In this video Credit Shifu gives examples of passive income as well as how much he earns while asleep.
11. Know the Types of Income and How You Pay Taxes on Each
There are three types of income, and understanding how your taxes are calculated will help you decide which income you should make more of. There are:
– Earned income, for example your day-job. Generally speaking, you pay a higher percentage in taxes from active income.
– Portfolio income, for example the income you make from the stock market when your investments go up. This is called capital gains, and if you have held the investment for a year, will typically be taxed at lower rates of 15% to 20%.
– Passive income, for example renting out your apartment or a royalty you receive for a piece of music you composed. This is often also taxed at lower rates.
12. Professional Development and Investing In Your Value as an Employee
When a recession hits, many companies may have to go through downsizing.

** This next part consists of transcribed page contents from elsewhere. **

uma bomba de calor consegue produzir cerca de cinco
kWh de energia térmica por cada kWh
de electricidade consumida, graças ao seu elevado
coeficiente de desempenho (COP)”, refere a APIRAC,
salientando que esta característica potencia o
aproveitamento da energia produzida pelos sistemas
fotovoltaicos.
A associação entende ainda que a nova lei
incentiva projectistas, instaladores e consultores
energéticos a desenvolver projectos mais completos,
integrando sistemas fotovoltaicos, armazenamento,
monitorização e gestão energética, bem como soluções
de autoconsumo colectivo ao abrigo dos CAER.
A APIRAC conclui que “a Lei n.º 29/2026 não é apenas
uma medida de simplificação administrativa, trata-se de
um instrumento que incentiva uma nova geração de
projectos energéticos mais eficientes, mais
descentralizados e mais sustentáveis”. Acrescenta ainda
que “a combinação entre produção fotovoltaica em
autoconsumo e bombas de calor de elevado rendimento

Continued professional development will help you excel in your area of work, generate an above average expertise and can help you secure your employment even during an economic downturn. As a side benefit, studies show that job satisfaction rises when employees are confident in their ability to do their jobs well.

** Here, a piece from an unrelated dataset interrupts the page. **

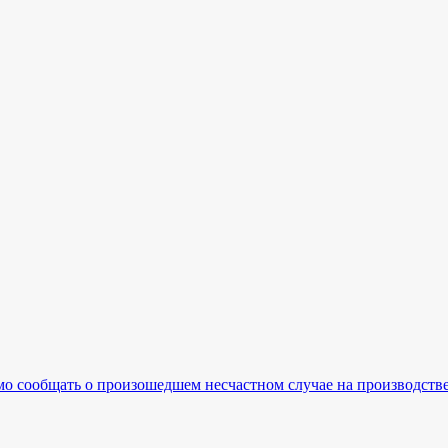
мо сообщать о произошедшем несчастном случае на производств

Think of what type of skills could speed up and better your work results. For example, if you’re a journalist, learning data science might not sound like something that could directly improve your writing style, but knowing where to find relevant data, writing a simple code to process the data, and learning how to analyze it, can advance your writing and provide a competitive advantage on the shrinking job market due to a recession.
13. Don’t Put off Saving for Retirement
Start saving for retirement as soon as possible, even if you’re in your early 20s now, it is never too early to start saving for your retirement. The sooner you start the more you can capitalize on the time advantage: Your money will compound over time and your retirement investments will increase exponentially. You can get even more benefit from the power of compounding with tax-deferral. Your retirement account has the potential to grow faster because the money you would have paid in taxes on earnings each year remains in the account and can earn additional money. The other underlying advantage you get by starting early that is worth mentioning is learning to be financially disciplined.
14. Choose Quality over Quantity
Practicing prioritizing the quality of something over the quantity of what you’re getting may result in lower spending, increase your saving potential and thus recession proof your finances. Buying quality items also has long-term money saving advantages. You will most likely have to spend much less on the service and maintenance of the items and high quality items have a much longer lifespan as well.
15. Develop Supportive Money Habits
You might be very motivated to pay off your debt as soon as you can, but once it’s done you might find yourself in a situation where you want to splurge here and there before starting to save. Actively developing supportive money habits can help you achieve your goals even at times when your motivation wears off. If you can implement supportive money habits, you are bound to become more financially secure and less prone to be affected by any economic recessions.
These are our top fifteen personal finances tips that can help you survive a country’s weak economy due to any unforeseen circumstances.You can implement all of them for the fastest results or pick a few that are most to your liking to start out with. Even if you make use of only four or five of the above described tips, your financial security will already visibly improve by the same time next month.